Wednesday, March 25, 2015

Differing forms of 'truth'

About the principle that individuals always act to maximize their own expected utility, Blackburn asks, "Are we dealing with a human universal, characteristic of us simply through our species-wide natures, or with a very specific cultural self image: the ideology of 'possessive individualism' or Western capitalism?" (135). Here, Blackburn questions whether we can truly understand a model based on self-interest as a universal one, or whether it is based fundamentally on the culture it developed from. In response, he says that there are three possible statuses about the principle, that the thesis be "an empirical truth," a "normative truth," or "analytical or definitional" (135). Blackburn asks a fundamental question about philosophical accounts that can be used to evaluate the critical assumptions taken to be true within philosophical models, such as the economic one.

Blackburn again stresses the difference between theoretical and empirical accounts when he discusses the Prisoners' Dilemma (177). He says that the problem includes both a theoretical game and an empirical game, the first representing how individuals perhaps would act under a given type of society while the latter explaining how individuals actually do act (and how it is rational for them to do so). Both accounts are important to Blackburn: the first is an exercise under which we can see how convention/culture will define how individuals in a society ought to address collective action problems. In doing so, individuals can consciously decide how they ought to be like how parents will try to raise their children to act given their notions of how others act within society. The empirical dilemma allows some people to "...co-operate, or play dove....defect, or play hawk" without being "rational or irrational because of that" (182). Because this game focuses on how individuals actually do act, it permits persons to value results (positive and negative) unequally as we do in real life.

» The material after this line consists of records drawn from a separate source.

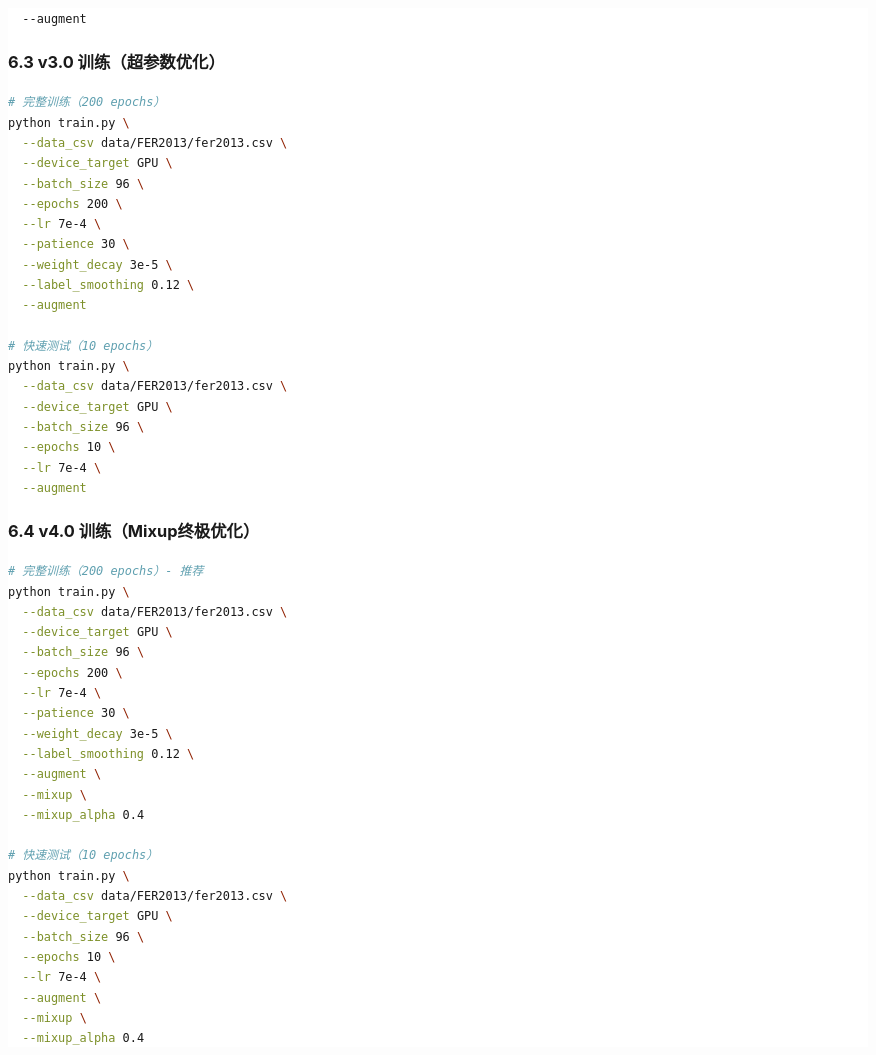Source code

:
 ```bash
  --augment
```

### 6.3 v3.0 训练（超参数优化）

```bash
# 完整训练（200 epochs）
python train.py \
  --data_csv data/FER2013/fer2013.csv \
  --device_target GPU \
  --batch_size 96 \
  --epochs 200 \
  --lr 7e-4 \
  --patience 30 \
  --weight_decay 3e-5 \
  --label_smoothing 0.12 \
  --augment

# 快速测试（10 epochs）
python train.py \
  --data_csv data/FER2013/fer2013.csv \
  --device_target GPU \
  --batch_size 96 \
  --epochs 10 \
  --lr 7e-4 \
  --augment
```

### 6.4 v4.0 训练（Mixup终极优化）

```bash
# 完整训练（200 epochs）- 推荐
python train.py \
  --data_csv data/FER2013/fer2013.csv \
  --device_target GPU \
  --batch_size 96 \
  --epochs 200 \
  --lr 7e-4 \
  --patience 30 \
  --weight_decay 3e-5 \
  --label_smoothing 0.12 \
  --augment \
  --mixup \
  --mixup_alpha 0.4

# 快速测试（10 epochs）
python train.py \
  --data_csv data/FER2013/fer2013.csv \
  --device_target GPU \
  --batch_size 96 \
  --epochs 10 \
  --lr 7e-4 \
  --augment \
  --mixup \
  --mixup_alpha 0.4
```
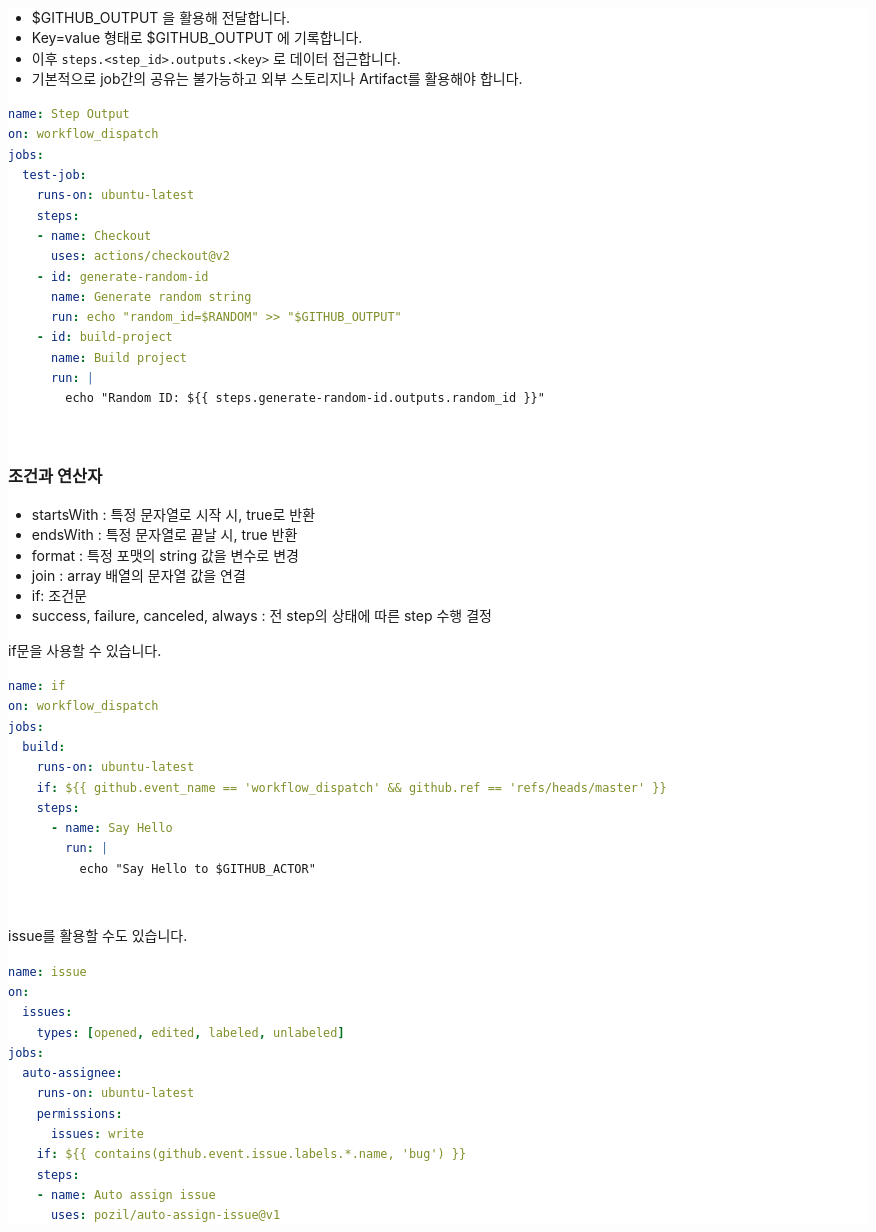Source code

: * $GITHUB_OUTPUT 을 활용해 전달합니다.
* Key=value 형태로 $GITHUB_OUTPUT 에 기록합니다.
* 이후 `steps.<step_id>.outputs.<key>` 로 데이터 접근합니다.
* 기본적으로 job간의 공유는 불가능하고 외부 스토리지나 Artifact를 활용해야 합니다.

```yml
name: Step Output
on: workflow_dispatch
jobs:
  test-job:
    runs-on: ubuntu-latest
    steps:
    - name: Checkout 
      uses: actions/checkout@v2
    - id: generate-random-id
      name: Generate random string
      run: echo "random_id=$RANDOM" >> "$GITHUB_OUTPUT"
    - id: build-project
      name: Build project
      run: |
        echo "Random ID: ${{ steps.generate-random-id.outputs.random_id }}"
```

<br>

### 조건과 연산자
* startsWith : 특정 문자열로 시작 시, true로 반환
* endsWith : 특정 문자열로 끝날 시, true 반환
* format : 특정 포맷의 string 값을 변수로 변경
* join : array 배열의 문자열 값을 연결
* if: 조건문
* success, failure, canceled, always : 전 step의 상태에 따른 step 수행 결정  



if문을 사용할 수 있습니다.

```yml
name: if
on: workflow_dispatch
jobs:
  build:
    runs-on: ubuntu-latest
    if: ${{ github.event_name == 'workflow_dispatch' && github.ref == 'refs/heads/master' }}
    steps:
      - name: Say Hello
        run: |
          echo "Say Hello to $GITHUB_ACTOR"    
```

<br>


issue를 활용할 수도 있습니다.
```yml
name: issue
on: 
  issues:
    types: [opened, edited, labeled, unlabeled]
jobs:
  auto-assignee:
    runs-on: ubuntu-latest
    permissions:
      issues: write
    if: ${{ contains(github.event.issue.labels.*.name, 'bug') }}
    steps:
    - name: Auto assign issue
      uses: pozil/auto-assign-issue@v1
```
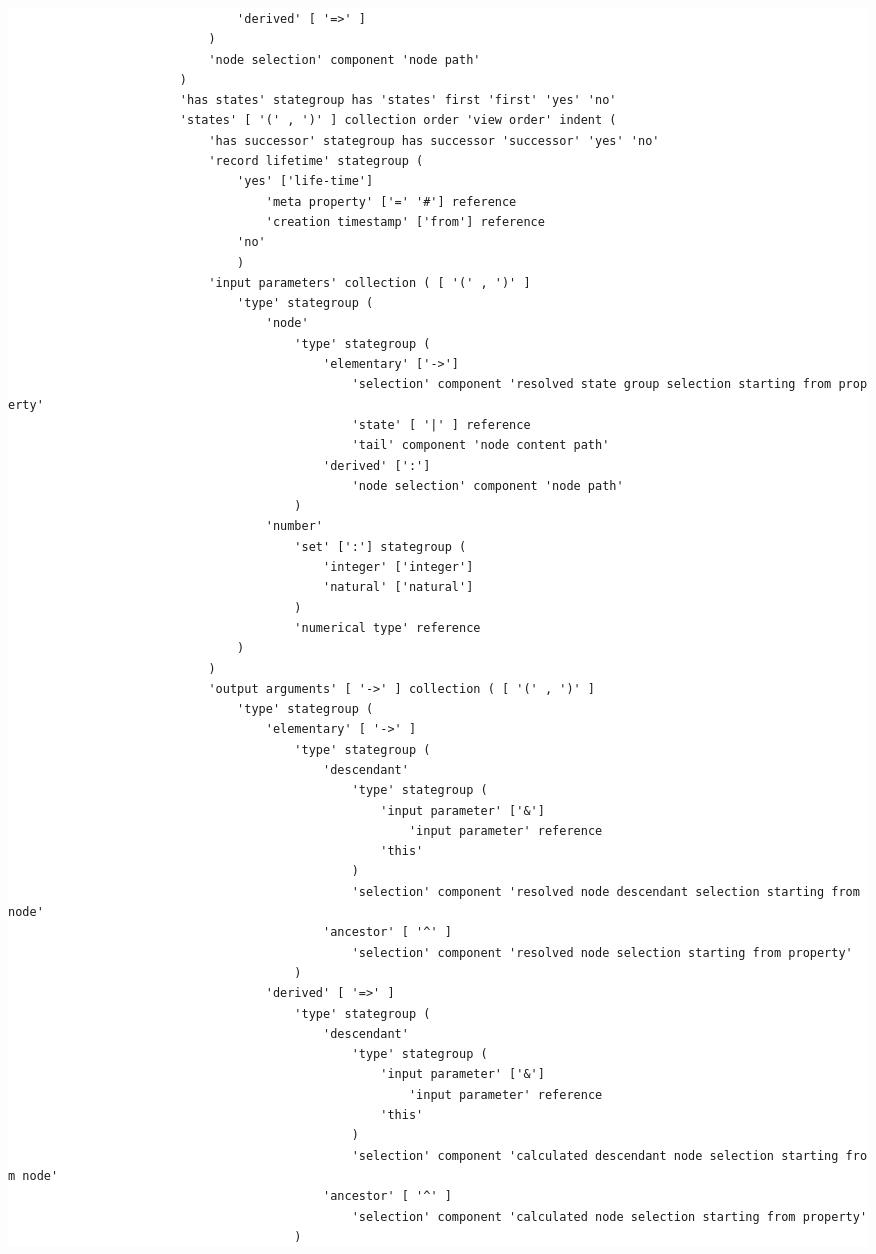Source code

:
 ```
								'derived' [ '=>' ]
							)
							'node selection' component 'node path'
						)
						'has states' stategroup has 'states' first 'first' 'yes' 'no'
						'states' [ '(' , ')' ] collection order 'view order' indent (
							'has successor' stategroup has successor 'successor' 'yes' 'no'
							'record lifetime' stategroup (
								'yes' ['life-time']
									'meta property' ['=' '#'] reference
									'creation timestamp' ['from'] reference
								'no'
								)
							'input parameters' collection ( [ '(' , ')' ]
								'type' stategroup (
									'node'
										'type' stategroup (
											'elementary' ['->']
												'selection' component 'resolved state group selection starting from property'
												'state' [ '|' ] reference
												'tail' component 'node content path'
											'derived' [':']
												'node selection' component 'node path'
										)
									'number'
										'set' [':'] stategroup (
											'integer' ['integer']
											'natural' ['natural']
										)
										'numerical type' reference
								)
							)
							'output arguments' [ '->' ] collection ( [ '(' , ')' ]
								'type' stategroup (
									'elementary' [ '->' ]
										'type' stategroup (
											'descendant'
												'type' stategroup (
													'input parameter' ['&']
														'input parameter' reference
													'this'
												)
												'selection' component 'resolved node descendant selection starting from node'
											'ancestor' [ '^' ]
												'selection' component 'resolved node selection starting from property'
										)
									'derived' [ '=>' ]
										'type' stategroup (
											'descendant'
												'type' stategroup (
													'input parameter' ['&']
														'input parameter' reference
													'this'
												)
												'selection' component 'calculated descendant node selection starting from node'
											'ancestor' [ '^' ]
												'selection' component 'calculated node selection starting from property'
										)
```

Regardless of the completeness of Blackburn's account, I think he is right to emphasize the distinctness of the role's that empirical and theoretical versions serve. We ought to always assess each account by the type of account it is describing so that we can better evaluate the validity and completeness thereof.

1 comment:

  1. I agree and I think that his arguments about game theory, intentions, and truth are rather enlightening in the context of our discussions of self-interest and rationality. Situations differ. People differ from one another. People differ individually. Therefore "to invoke a blanket diagnosis of 'irrationality'" can be, in many circumstances, "useless."